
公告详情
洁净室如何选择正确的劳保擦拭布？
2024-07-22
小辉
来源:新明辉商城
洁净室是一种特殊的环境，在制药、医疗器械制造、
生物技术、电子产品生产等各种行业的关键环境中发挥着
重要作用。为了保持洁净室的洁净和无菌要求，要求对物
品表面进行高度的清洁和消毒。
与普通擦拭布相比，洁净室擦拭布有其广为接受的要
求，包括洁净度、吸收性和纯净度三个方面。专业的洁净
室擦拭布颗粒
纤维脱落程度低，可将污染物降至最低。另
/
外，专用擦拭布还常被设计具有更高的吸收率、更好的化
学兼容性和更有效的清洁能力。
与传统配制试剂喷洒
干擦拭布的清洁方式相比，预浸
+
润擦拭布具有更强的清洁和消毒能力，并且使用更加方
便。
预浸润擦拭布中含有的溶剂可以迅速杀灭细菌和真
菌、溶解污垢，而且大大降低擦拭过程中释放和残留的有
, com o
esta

-- -- --

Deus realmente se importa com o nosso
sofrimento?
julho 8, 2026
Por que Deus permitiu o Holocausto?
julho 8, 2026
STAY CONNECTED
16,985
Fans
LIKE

-- -- --

* [Exercise]
For this exercise, gather every line of the data that contains the word "Deus".

* [Answer section]
Deus realmente se importa com o nosso
Por que Deus permitiu o Holocausto?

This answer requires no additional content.